Teisetsu nodded again. “The woman was taken by one of the land gangs in Koubo. When they run short on help, they raid a nearby village and twist arms until someone steps forward.”
And then mercilessly run them into the ground.
“They’ve taken away a lot of people. That’s how a novice like myself ended up superintendent. We lose track of most, and far too many are eventually discarded like the woman in Kimonkan Valley.”
People living in the vicinity regularly made the rounds, but depending on the season, the bodies that turned up were often too badly decayed to be identified or had been ravaged by the beasts that nested in the hills and fields. The woman was one of the few returned to them intact.
“That valley is where they abandon the bodies?”
“Dead or alive.”
When they grew short on servants, the land gangs singled out a nearby community, threatened them to produce a “volunteer,” and then took them away, willing or not. They were seldom seen again. If lucky, their corpse turned up in a recognizable condition. Otherwise, they disappeared without a trace.
“And yet knowing that, when they ask for these volunteers, you hand them over? It’s hard to see any backbone on display in a story like that.”
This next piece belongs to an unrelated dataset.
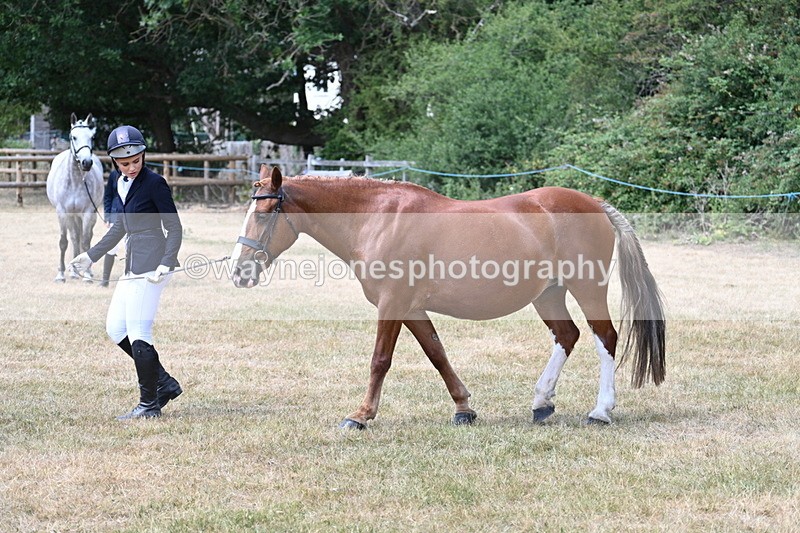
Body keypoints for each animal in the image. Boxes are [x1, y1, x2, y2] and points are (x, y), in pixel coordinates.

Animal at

Teisetsu didn’t answer. No, when push came to shove, they didn’t show any backbone. At the same time, he didn’t think an outsider would understand. Doing so was the only way they could stay alive.
An ironic smile tugged at the corner of the man’s mouth. “But isn’t that the way the world works? Better than a waging a war you can never win. You may preserve your pride by fighting back, but at the cost of many lives.”
Teisetsu hurriedly countered, “We surely shouldn't be slinking away just to avoid the inevitable reprisals.”
“Well, you should. Factor cowardice into the equation, along with the lives saved and lives lost too. That is the job of the superintendent.”
“Are—are you sure about that?”
The man looked straight at Teisetsu and nodded. Perhaps due to his age or because of other reasons, his eyes were faintly clouded with white. He was staring right at Teisetsu, so it surely didn’t mean he couldn’t see.
“It’s pitiful how spineless I can be.”
“It’s natural for you to think that way because it’s the truth. Rather than wringing your hands and moping about, you are protecting the people of the village.”
“Is just doing that enough? I defend the village by bowing to the land gangs, and going along to get along. Is that really enough?”
He hardly did a thorough job of that either, to say nothing of preventing harm from the surrounding villages. He hadn’t been able to do a thing. He couldn’t end the misery, or stop the suffering of the people around him, or arrest the inexorable decline of the kingdom.
“There are some things you can’t do anything about. But you keep those feelings in mind, and the time will come when you can do something.”
“Well, I’d like to think so.”
“Speaking of which, if you keep your eyes peeled, you might spot a wayfarer about these parts.”
“Someone traveling through?”
The man nodded. “A man with a military pedigree. Anything spring to mind? He has white hair and crimson eyes.”
At first, Teisetsu shook his head.
So Hakugyuu was searching for someone. There was nothing unusual about a man with white hair. Crimson eyes were unusual. He shouldn’t forget meeting someone like that. On the other hand, telling the color of somebody’s eyes was not always that easy. The available light had an effect, and without a clear look, the color of a person’s eyes often didn’t even register.
“I couldn’t say for certain. Perhaps.”
“You don’t say,” Hakugyuu muttered.
“Are we talking about a dangerous person?” Teisetsu asked with sense of foreboding. An enemy of this man, for example. A wanted criminal.
He slowly shook his head. “No. The emperor of our kingdom.”